**Directions:** What is needed is an exact repeat of the entries, with no pictures in it.

**Supplied records:**

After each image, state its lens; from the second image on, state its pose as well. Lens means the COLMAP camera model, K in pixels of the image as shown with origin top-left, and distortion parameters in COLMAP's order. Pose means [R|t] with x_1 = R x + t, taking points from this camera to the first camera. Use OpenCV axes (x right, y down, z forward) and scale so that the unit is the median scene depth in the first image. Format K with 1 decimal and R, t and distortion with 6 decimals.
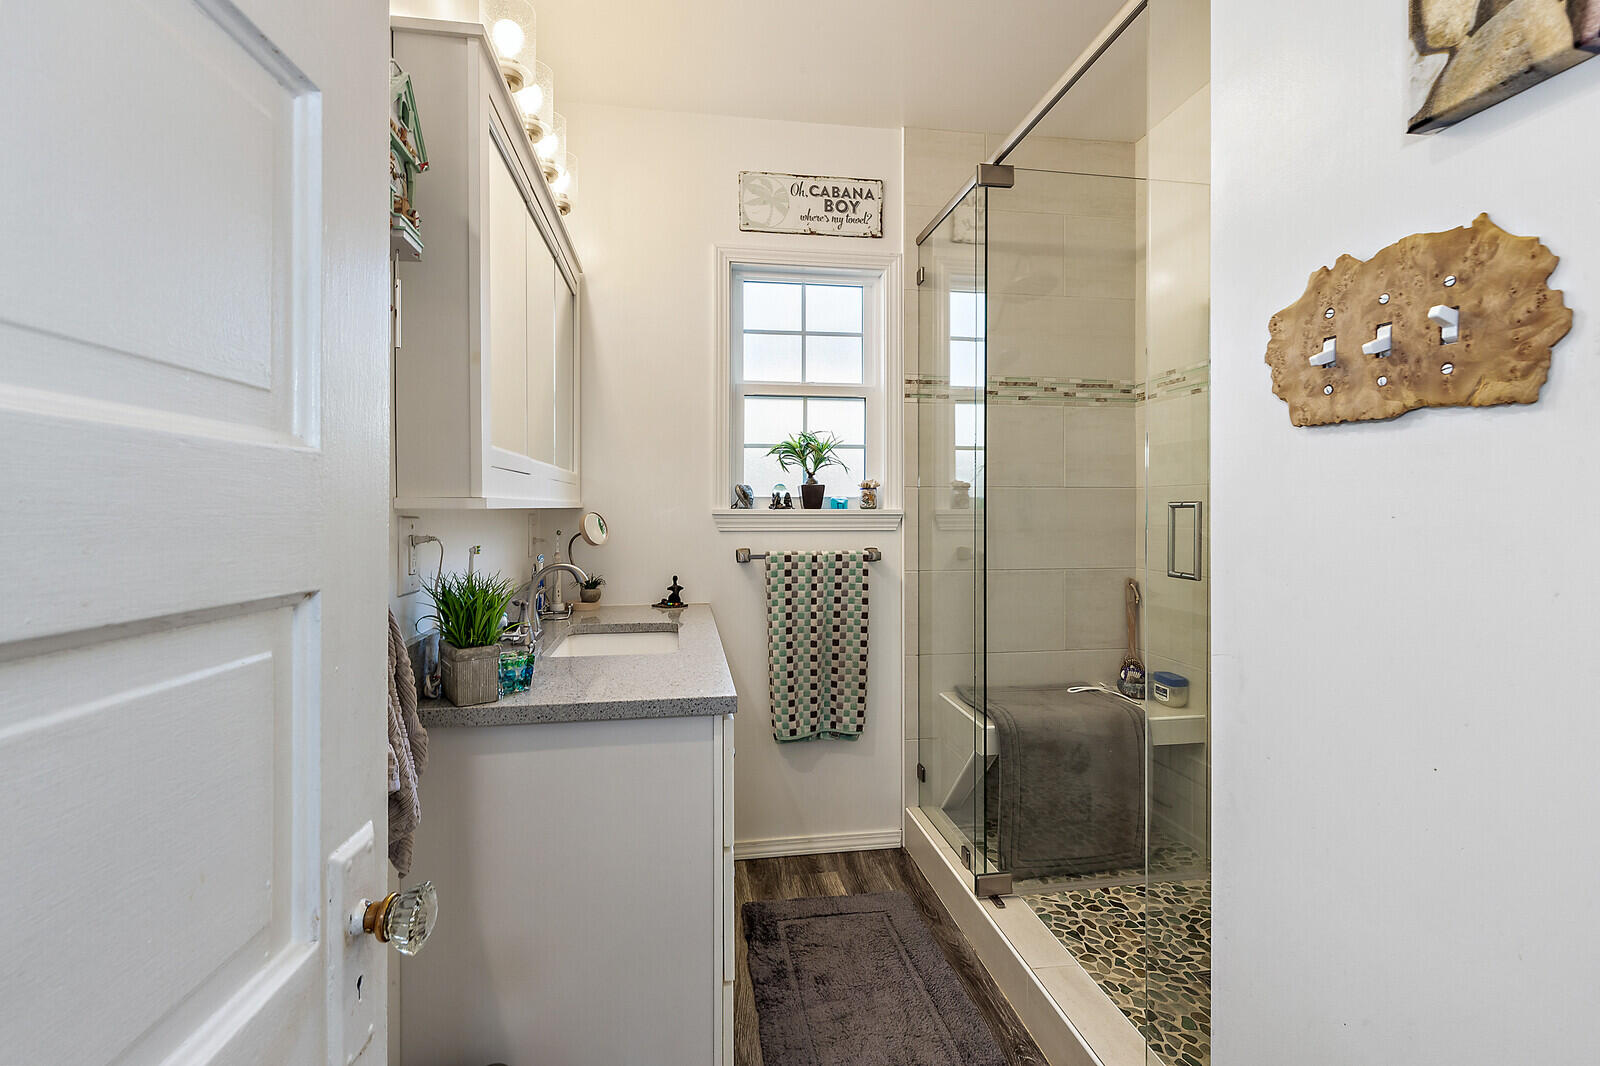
lens RADIAL K [[725.3, 0, 795.6], [0, 725.3, 525.8], [0, 0, 1]] dist [0.000699, 0.000605]
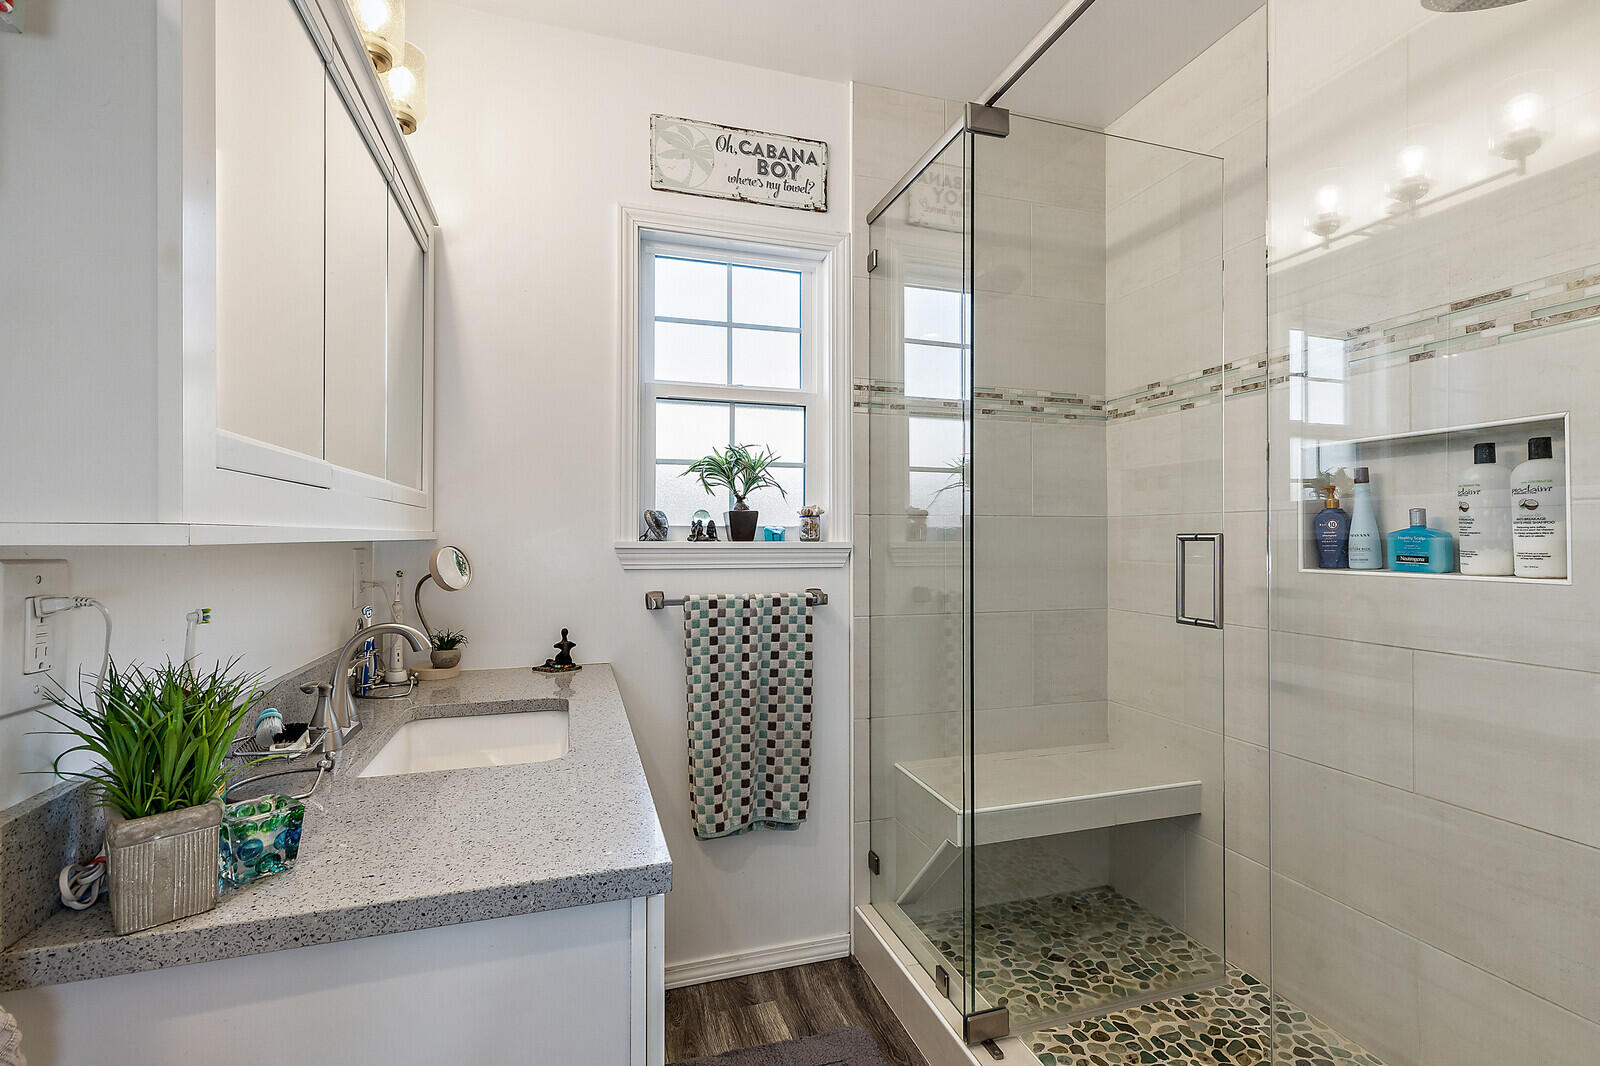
lens RADIAL K [[725.3, 0, 798.8], [0, 725.3, 540.1], [0, 0, 1]] dist [0.000699, 0.000605]
pose [[0.989149, 0.001022, 0.146910, -0.033852], [0.002104, 0.999775, -0.021124, -0.007570], [-0.146898, 0.021204, 0.988924, 0.204181]]
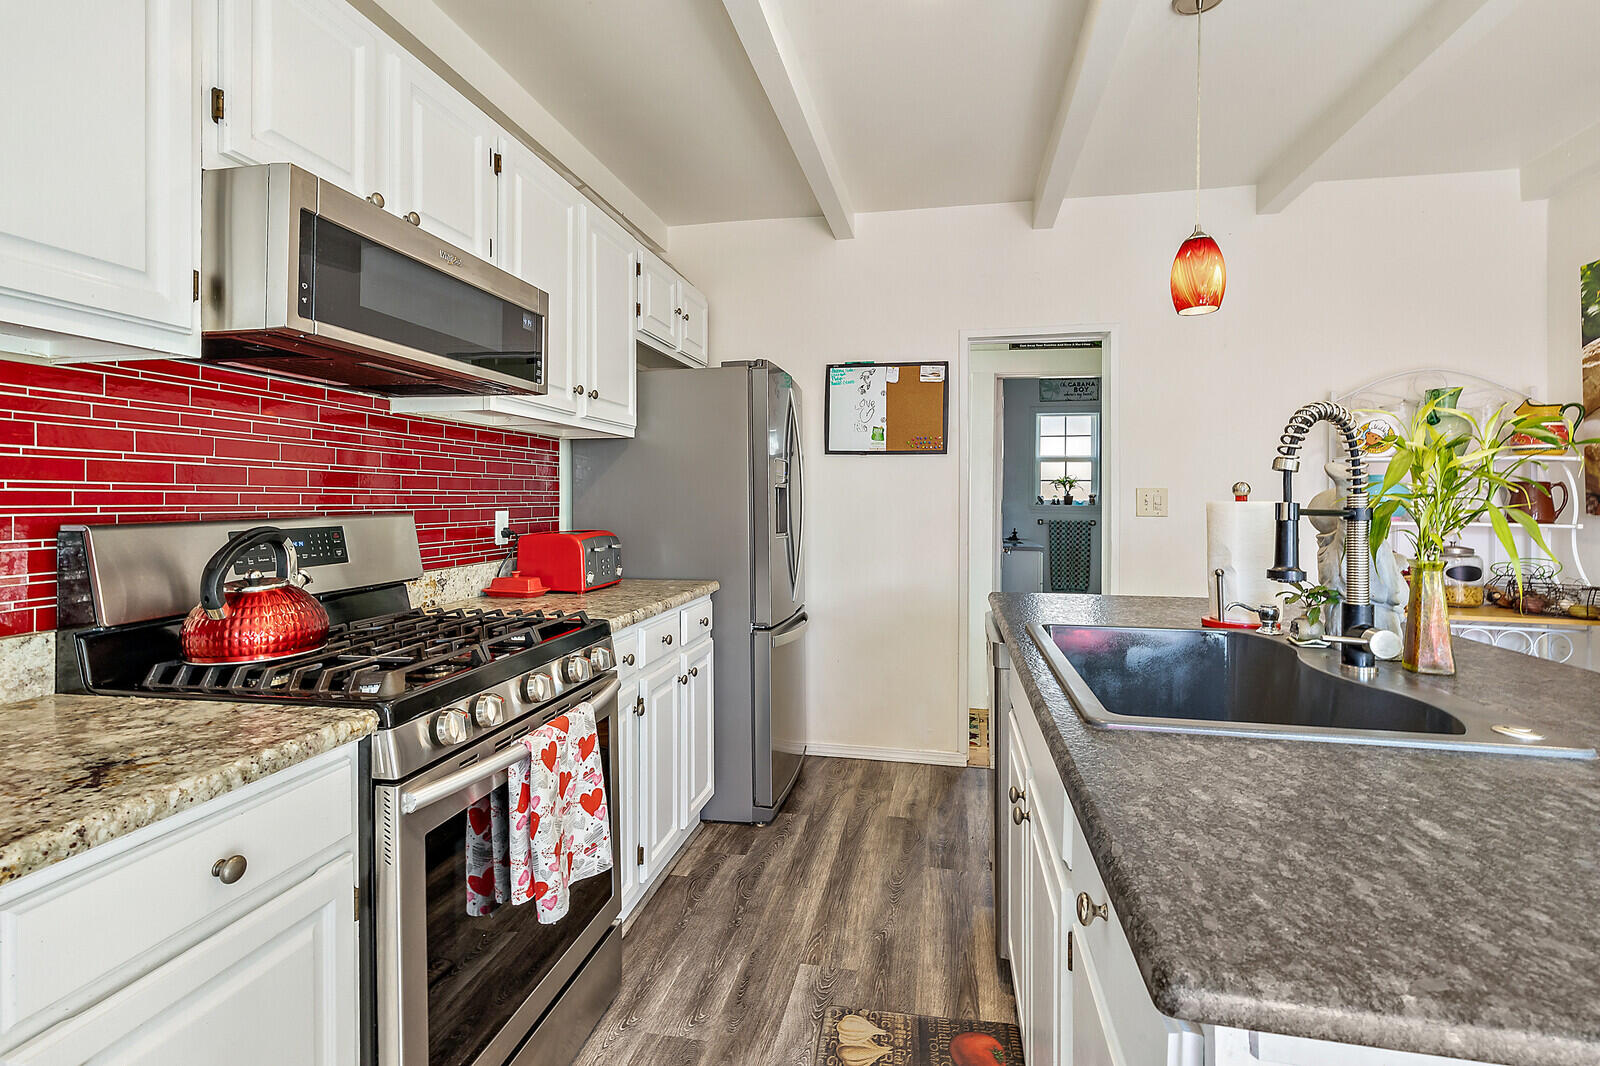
lens RADIAL K [[725.3, 0, 800.8], [0, 725.3, 516.7], [0, 0, 1]] dist [0.000699, 0.000605]
pose [[0.936916, 0.010418, -0.349399, 0.035249], [-0.012584, 0.999913, -0.003929, 0.042251], [0.349328, 0.008078, 0.936966, -1.831798]]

**Solved problem:**
After each image, state its lens; from the second image on, state its pose as well. Lens means the COLMAP camera model, K in pixels of the image as shown with origin top-left, and distortion parameters in COLMAP's order. Pose means [R|t] with x_1 = R x + t, taking points from this camera to the first camera. Use OpenCV axes (x right, y down, z forward) and scale so that the unit is the median scene depth in the first image. Format K with 1 decimal and R, t and distortion with 6 decimals.
lens RADIAL K [[725.3, 0, 795.6], [0, 725.3, 525.8], [0, 0, 1]] dist [0.000699, 0.000605]
lens RADIAL K [[725.3, 0, 798.8], [0, 725.3, 540.1], [0, 0, 1]] dist [0.000699, 0.000605]
pose [[0.989149, 0.001022, 0.146910, -0.033852], [0.002104, 0.999775, -0.021124, -0.007570], [-0.146898, 0.021204, 0.988924, 0.204181]]
lens RADIAL K [[725.3, 0, 800.8], [0, 725.3, 516.7], [0, 0, 1]] dist [0.000699, 0.000605]
pose [[0.936916, 0.010418, -0.349399, 0.035249], [-0.012584, 0.999913, -0.003929, 0.042251], [0.349328, 0.008078, 0.936966, -1.831798]]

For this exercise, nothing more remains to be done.